Hopkins isn't the only worker to claim Amazon used social distancing policy as an excuse to fire him.

Amazon also said the dismissal of union organizer Chris Smalls, who was fired after he led a protest over coronavirus safety at his New York warehouse, was because he violated social distancing rules.

"Amazon would rather fire workers than face up to its total failure to do what it should to keep us, our families, and our communities safe. I am outraged and disappointed, but I'm not shocked," Smalls said at the time.

Tim Bray "didn't take it far enough"

Hopkins said his experience fits with a public critique of the company that was posted at the beginning of May by senior engineer Tim Bray, who resigned from the company for what he viewed as retaliation against whistleblowers.

Bray's criticisms were met with resistance by Amazon VP Brad Porter, who called Bray's blogpost "deeply offensive to the core."

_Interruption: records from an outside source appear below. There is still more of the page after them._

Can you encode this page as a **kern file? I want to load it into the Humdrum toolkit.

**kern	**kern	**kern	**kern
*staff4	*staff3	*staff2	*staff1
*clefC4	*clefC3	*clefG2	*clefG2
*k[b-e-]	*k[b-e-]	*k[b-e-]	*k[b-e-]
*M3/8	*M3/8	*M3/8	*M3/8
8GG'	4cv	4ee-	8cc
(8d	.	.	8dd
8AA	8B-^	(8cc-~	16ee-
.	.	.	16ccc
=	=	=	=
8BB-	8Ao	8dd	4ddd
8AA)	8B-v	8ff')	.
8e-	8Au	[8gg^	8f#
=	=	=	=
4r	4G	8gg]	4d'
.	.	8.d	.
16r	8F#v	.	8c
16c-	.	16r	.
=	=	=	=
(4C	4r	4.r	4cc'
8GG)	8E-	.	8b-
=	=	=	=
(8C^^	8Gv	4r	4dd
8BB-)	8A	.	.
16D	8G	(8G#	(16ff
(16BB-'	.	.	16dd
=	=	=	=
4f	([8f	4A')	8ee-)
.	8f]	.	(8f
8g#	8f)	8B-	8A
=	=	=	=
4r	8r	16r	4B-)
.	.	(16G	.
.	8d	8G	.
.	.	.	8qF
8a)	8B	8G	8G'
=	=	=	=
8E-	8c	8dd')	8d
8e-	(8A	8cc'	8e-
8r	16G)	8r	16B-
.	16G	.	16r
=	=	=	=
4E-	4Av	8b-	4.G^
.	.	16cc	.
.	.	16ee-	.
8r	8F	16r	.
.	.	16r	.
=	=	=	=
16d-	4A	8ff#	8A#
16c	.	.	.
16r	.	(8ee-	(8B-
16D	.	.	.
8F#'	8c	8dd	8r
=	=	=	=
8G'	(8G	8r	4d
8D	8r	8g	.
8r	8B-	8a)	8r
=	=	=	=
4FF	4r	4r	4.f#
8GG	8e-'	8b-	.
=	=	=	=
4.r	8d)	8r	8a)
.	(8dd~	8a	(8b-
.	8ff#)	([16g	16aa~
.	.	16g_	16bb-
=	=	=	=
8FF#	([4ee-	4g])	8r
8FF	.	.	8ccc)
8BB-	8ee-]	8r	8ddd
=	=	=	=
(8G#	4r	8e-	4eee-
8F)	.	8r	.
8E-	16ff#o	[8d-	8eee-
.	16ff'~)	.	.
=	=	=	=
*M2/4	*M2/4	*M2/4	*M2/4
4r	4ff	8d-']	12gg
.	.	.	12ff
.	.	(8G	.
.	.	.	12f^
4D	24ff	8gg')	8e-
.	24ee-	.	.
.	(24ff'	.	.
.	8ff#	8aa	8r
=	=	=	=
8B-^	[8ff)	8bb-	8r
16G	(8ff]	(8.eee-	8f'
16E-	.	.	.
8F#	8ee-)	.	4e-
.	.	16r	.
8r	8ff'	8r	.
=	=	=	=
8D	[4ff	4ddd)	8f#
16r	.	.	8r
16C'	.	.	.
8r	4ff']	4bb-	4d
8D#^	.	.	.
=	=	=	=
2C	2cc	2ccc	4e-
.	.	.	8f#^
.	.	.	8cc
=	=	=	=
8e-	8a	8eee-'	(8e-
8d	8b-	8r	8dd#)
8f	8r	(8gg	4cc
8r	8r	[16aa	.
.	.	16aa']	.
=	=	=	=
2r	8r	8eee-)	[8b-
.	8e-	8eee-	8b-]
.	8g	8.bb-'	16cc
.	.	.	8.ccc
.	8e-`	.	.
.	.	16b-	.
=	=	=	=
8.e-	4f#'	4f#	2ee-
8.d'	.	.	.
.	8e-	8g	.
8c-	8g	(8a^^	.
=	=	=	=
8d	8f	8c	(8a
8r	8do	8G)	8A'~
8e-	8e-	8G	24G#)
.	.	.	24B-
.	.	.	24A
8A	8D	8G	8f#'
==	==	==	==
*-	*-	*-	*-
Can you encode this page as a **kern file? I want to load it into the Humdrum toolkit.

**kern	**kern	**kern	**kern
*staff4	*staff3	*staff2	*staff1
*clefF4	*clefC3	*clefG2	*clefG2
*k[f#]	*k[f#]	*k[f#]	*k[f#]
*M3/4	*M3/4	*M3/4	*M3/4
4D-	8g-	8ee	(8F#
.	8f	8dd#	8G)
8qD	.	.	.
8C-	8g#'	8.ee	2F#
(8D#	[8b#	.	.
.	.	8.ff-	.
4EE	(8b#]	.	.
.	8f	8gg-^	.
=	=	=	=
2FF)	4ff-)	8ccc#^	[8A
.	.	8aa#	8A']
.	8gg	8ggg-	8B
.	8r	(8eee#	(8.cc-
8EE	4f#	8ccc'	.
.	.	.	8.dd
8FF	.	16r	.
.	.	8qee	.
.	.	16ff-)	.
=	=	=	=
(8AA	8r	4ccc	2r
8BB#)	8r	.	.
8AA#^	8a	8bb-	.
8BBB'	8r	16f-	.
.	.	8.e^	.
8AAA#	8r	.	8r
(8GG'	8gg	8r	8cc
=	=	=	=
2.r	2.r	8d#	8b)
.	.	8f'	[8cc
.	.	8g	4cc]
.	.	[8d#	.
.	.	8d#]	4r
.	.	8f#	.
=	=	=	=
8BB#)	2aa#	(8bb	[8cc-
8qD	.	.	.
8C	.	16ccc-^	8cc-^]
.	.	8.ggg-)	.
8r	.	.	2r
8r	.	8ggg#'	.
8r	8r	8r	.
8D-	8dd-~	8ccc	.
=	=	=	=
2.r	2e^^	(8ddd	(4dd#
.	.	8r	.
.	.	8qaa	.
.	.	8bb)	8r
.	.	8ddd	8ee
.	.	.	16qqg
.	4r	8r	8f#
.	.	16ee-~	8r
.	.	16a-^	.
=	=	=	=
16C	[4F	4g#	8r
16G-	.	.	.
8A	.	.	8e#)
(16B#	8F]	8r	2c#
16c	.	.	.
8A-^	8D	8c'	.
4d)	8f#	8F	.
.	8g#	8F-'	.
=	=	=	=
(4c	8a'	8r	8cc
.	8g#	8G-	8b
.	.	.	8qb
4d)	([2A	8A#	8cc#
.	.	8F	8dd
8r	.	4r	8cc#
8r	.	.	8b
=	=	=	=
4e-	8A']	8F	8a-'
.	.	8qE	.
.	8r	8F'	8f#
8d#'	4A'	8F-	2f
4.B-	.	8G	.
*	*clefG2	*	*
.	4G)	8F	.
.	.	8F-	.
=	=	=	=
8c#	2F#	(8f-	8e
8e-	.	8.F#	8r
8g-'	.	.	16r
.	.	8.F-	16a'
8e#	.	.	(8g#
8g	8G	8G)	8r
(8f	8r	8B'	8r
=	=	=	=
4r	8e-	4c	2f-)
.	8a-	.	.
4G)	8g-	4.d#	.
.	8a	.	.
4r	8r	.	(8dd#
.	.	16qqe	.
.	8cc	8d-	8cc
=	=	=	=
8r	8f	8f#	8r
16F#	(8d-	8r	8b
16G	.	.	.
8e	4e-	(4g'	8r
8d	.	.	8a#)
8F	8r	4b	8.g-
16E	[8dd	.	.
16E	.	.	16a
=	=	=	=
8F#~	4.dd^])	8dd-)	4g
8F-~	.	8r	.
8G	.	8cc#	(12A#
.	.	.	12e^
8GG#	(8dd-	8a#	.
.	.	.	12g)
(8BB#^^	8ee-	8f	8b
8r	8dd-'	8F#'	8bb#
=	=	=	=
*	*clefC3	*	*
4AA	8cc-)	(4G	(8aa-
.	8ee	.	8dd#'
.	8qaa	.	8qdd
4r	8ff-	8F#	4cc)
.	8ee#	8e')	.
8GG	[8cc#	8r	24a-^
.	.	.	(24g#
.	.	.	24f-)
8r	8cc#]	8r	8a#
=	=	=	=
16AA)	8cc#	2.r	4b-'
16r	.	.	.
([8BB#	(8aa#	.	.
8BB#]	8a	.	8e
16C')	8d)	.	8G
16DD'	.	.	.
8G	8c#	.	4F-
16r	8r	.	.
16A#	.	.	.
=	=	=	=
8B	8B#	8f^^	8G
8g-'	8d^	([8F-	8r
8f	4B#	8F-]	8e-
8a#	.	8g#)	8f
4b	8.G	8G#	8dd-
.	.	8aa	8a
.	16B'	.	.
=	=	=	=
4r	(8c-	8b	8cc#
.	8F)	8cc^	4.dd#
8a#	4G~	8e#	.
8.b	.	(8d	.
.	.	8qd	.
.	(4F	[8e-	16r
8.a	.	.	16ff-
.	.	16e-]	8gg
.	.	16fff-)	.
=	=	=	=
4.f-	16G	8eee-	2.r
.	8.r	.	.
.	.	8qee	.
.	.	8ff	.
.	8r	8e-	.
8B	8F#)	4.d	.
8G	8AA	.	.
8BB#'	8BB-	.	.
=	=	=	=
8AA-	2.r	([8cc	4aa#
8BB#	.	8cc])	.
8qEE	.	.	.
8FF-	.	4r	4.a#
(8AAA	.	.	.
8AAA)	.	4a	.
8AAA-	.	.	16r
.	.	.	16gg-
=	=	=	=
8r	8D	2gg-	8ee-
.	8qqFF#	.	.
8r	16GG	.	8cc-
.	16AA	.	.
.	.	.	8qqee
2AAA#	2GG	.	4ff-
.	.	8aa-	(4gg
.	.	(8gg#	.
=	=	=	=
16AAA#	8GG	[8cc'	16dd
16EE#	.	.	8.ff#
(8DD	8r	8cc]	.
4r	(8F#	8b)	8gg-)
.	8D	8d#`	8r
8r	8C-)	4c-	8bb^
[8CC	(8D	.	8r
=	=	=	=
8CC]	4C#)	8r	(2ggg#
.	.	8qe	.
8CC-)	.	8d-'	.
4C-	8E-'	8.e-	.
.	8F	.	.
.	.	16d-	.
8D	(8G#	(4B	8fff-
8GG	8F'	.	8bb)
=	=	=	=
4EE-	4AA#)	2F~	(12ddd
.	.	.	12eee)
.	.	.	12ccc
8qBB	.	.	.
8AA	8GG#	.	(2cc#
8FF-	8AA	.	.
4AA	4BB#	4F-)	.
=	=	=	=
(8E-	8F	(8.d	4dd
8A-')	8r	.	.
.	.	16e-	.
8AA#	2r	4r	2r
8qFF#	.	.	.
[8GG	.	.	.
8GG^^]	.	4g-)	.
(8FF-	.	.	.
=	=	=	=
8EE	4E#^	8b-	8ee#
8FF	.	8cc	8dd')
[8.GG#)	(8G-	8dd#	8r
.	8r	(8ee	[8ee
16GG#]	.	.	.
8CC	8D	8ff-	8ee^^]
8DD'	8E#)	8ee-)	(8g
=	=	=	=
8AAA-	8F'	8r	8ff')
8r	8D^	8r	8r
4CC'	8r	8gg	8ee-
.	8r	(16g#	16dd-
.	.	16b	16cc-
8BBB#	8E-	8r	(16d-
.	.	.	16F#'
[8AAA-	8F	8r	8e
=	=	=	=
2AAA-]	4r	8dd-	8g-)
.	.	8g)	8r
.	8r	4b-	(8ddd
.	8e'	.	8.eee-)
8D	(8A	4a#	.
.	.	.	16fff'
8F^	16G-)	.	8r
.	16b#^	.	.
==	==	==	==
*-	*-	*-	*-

Hopkins said the purpose of his blog was to "show how Brad's response to Tim's critique of Amazon missed the point in a manner that spoke volumes." Hopkins believes that Porter's response focused on worker safety rather than retaliation against whistleblowers, which was Bray's main contention.

"Based on my experience, my perspective is that Tim's analysis is exactly correct — although, I do feel compelled to make one criticism of it: he didn't take it far enough!"

Bray tweeted a link to Hopkins' blog saying Hopkins "goes places I wouldn't," but adds that he enjoyed reading it.